A CT scan uses an X-ray and a computer to create detailed images of inside your body.
What is a CT scan?
A computed tomography (CT) scan is a diagnostic imaging procedure that uses X-ray and computer software to create detailed images of inside your body. It is sometimes also known as a CAT scan.
CT scans are used to diagnose and monitor many different conditions, including cancer, damage to bones, and stroke.
A CT scanner is a ring-shaped machine that produces a fan-shaped beam of X-rays. The tube rotates around your body as you lie flat, creating images that are cross sections of your body. The computer joins the images together to create a 3D view of inside your body.
Your scan will be carried out by a radiographer, a health professional trained to do imaging procedures. They’ll explain what will happen and answer any questions you may have.
You may need to have an injection of a special dye called contrast medium. This helps to show up certain organs or blood vessels more clearly. The contrast is injected into a vein, usually in your hand or arm. This can cause a warm, flushing feeling but this passes quickly.
During the scan, you’ll lie on a table that moves backwards or forwards slowly.
The radiographer may ask you to breathe in, breathe out and/or hold your breath during the scan. For the rest of the time, you must lie very still.
You’ll be in the scanner for between 5 and 15 minutes.
If you need to do anything to prepare, you’ll be told when your appointment is made.
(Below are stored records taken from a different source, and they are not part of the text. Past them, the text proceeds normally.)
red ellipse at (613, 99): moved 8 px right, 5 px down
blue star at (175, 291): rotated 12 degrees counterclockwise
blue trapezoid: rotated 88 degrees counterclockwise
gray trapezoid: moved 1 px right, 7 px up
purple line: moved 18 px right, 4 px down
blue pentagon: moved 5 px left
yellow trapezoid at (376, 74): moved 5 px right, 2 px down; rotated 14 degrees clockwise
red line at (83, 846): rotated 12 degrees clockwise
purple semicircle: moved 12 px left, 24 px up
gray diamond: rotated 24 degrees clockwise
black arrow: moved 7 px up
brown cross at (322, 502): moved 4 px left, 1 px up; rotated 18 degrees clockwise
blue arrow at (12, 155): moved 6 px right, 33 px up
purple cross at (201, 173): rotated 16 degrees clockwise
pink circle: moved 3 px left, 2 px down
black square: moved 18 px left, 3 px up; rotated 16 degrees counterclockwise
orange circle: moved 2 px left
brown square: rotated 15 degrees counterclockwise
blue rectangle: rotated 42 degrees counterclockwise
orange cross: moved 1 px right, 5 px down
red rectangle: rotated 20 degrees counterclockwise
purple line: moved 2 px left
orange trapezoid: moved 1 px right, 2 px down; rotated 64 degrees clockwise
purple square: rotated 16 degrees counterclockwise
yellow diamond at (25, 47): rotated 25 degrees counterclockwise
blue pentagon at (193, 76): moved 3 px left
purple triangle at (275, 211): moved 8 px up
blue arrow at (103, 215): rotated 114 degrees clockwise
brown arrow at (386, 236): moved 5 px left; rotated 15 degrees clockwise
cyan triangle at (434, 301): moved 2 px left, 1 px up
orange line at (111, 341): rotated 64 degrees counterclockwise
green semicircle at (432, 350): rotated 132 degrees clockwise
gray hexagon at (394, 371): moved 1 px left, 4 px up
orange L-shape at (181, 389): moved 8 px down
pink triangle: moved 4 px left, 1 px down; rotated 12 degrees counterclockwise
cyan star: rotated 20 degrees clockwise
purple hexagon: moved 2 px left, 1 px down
You should continue to take any prescribed medication as usual.
If you get claustrophobic, make sure you let your doctor or radiographer know beforehand. We’ll do everything we can to make you as comfortable as possible during the scan. You may be able to have a sedative to help you relax if necessary.
Depending on the area of your body being scanned, you may need to change into a hospital gown and remove jewellery, piercings, hair accessories, hearing aids, watches and dentures.
You can go home after your scan when you feel ready. If you’ve been injected with a contrast medium, you should wait at least 15 minutes before leaving the department.
A radiologist will look at your scans and write a report. This will be sent to the doctor who referred you for the scan, usually within 24 to 48 hours. They will discuss the results with you at your next appointment.